─── Data extract

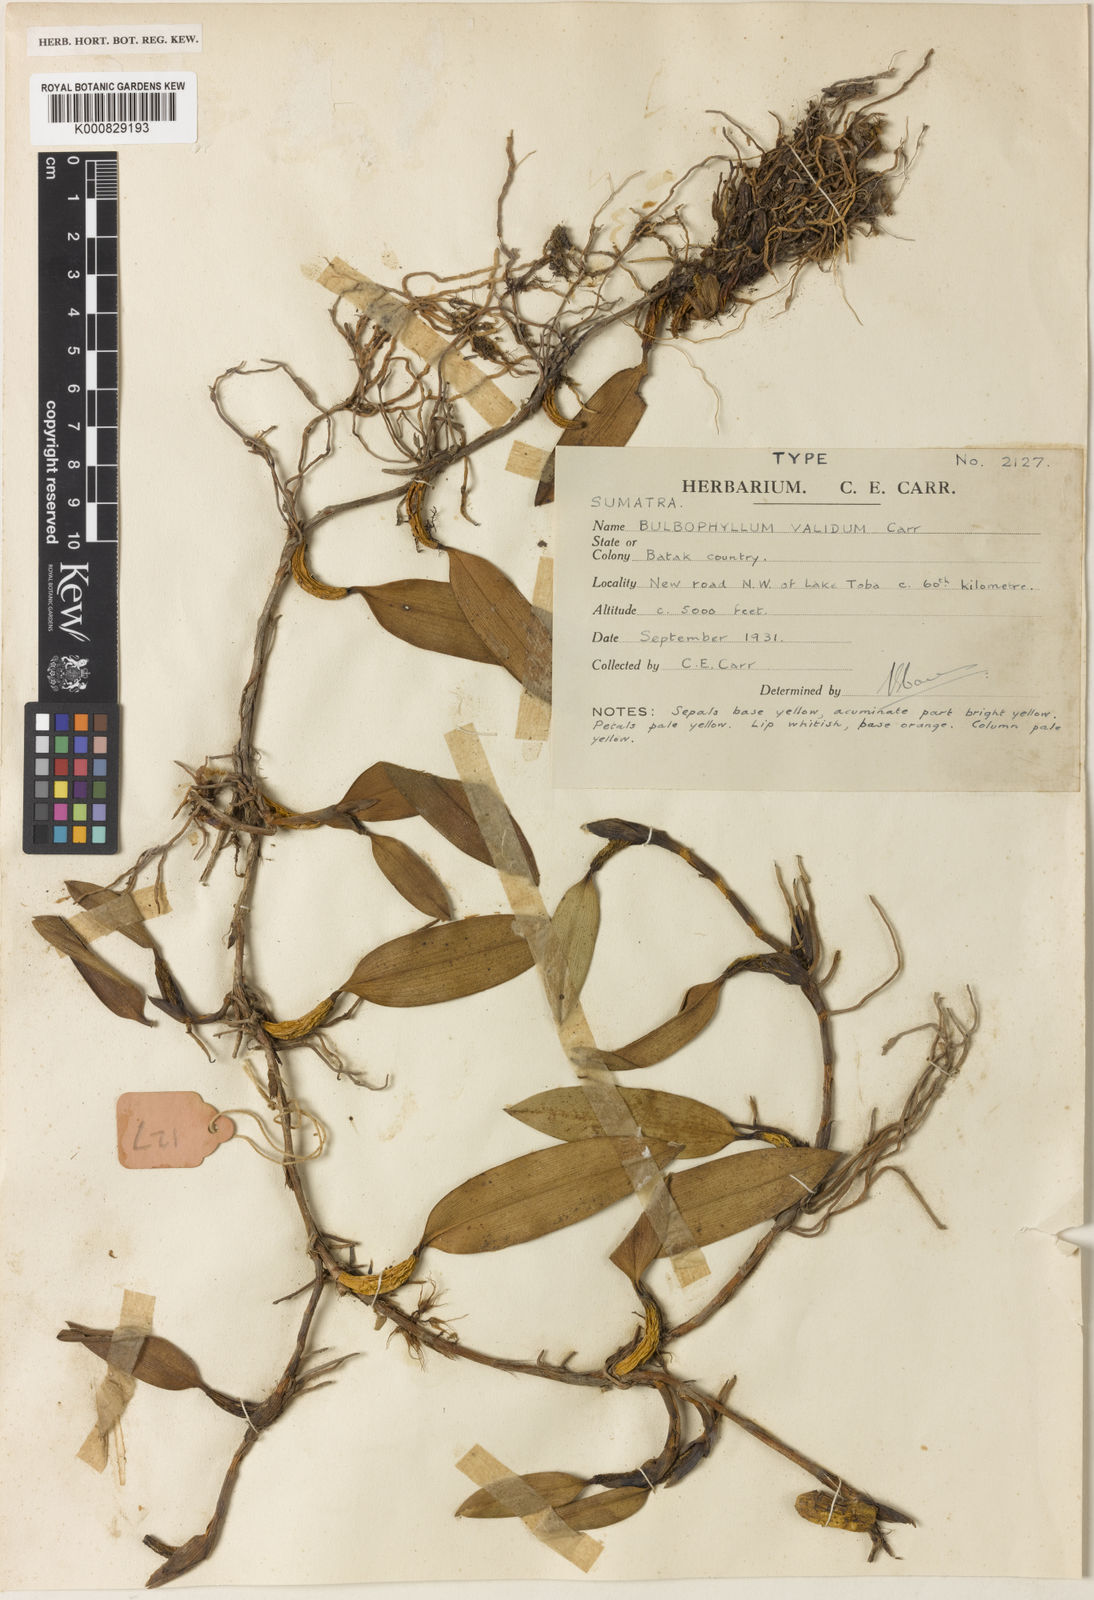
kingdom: Plantae
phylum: Tracheophyta
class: Liliopsida
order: Asparagales
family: Orchidaceae
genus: Bulbophyllum
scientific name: Bulbophyllum validum
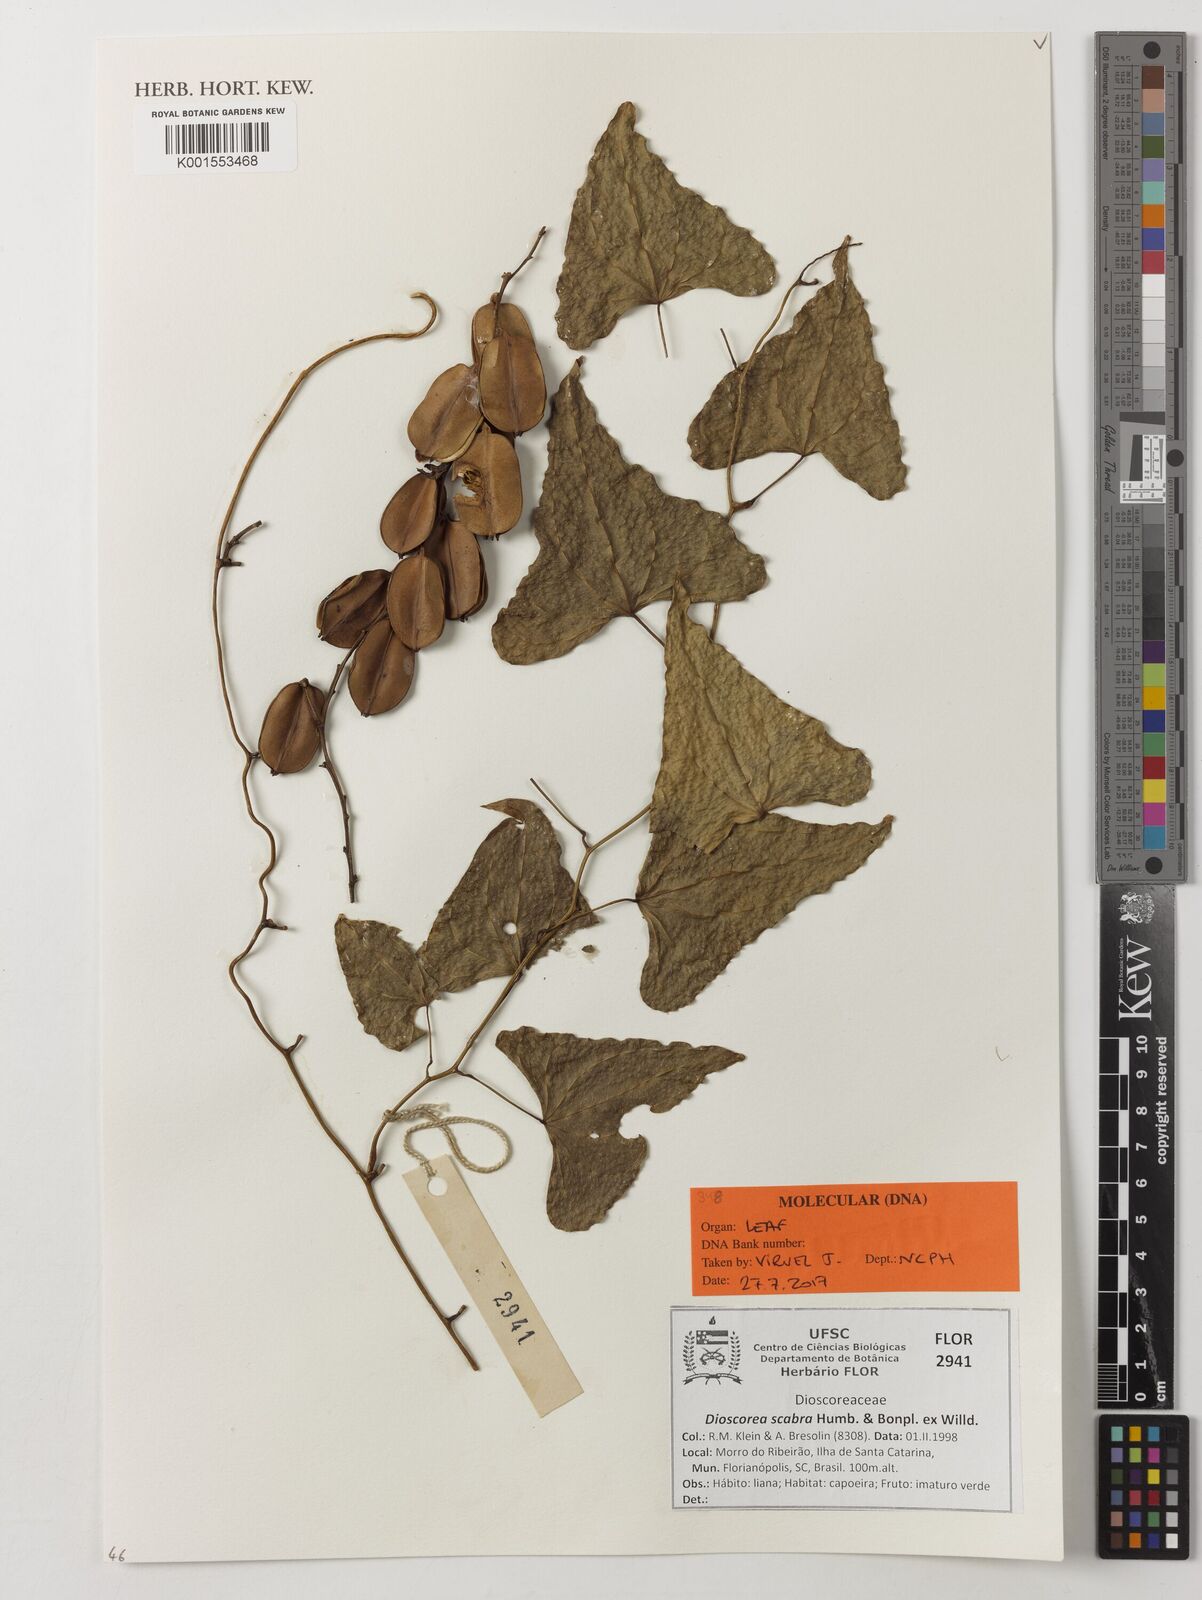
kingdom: Plantae
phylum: Tracheophyta
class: Liliopsida
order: Dioscoreales
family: Dioscoreaceae
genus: Dioscorea
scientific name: Dioscorea scabra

──────

Set task: Quote the lines from the one containing "genus: Bulbophyllum" through the end of the records, leaving out the pictures.

Output for this task:
genus: Bulbophyllum
scientific name: Bulbophyllum validum
kingdom: Plantae
phylum: Tracheophyta
class: Liliopsida
order: Dioscoreales
family: Dioscoreaceae
genus: Dioscorea
scientific name: Dioscorea scabra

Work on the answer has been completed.